■ **TASK ITEM**
Would you show every line from the records that holds "fruit"?

■ **EXTRACTED INFORMATION**
▬▬▬
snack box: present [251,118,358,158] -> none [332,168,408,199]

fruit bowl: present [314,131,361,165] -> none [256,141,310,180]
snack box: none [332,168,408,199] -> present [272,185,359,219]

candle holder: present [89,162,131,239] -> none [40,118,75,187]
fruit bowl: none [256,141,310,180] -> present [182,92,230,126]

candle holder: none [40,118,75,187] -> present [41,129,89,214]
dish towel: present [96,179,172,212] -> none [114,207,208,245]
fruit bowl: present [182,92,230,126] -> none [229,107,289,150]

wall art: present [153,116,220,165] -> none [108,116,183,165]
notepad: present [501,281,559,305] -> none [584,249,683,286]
▬▬▬
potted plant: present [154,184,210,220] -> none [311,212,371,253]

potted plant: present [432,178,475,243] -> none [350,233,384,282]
▬▬▬
■ **RESULT FOR THIS TASK**
fruit bowl: present [314,131,361,165] -> none [256,141,310,180]
fruit bowl: none [256,141,310,180] -> present [182,92,230,126]
fruit bowl: present [182,92,230,126] -> none [229,107,289,150]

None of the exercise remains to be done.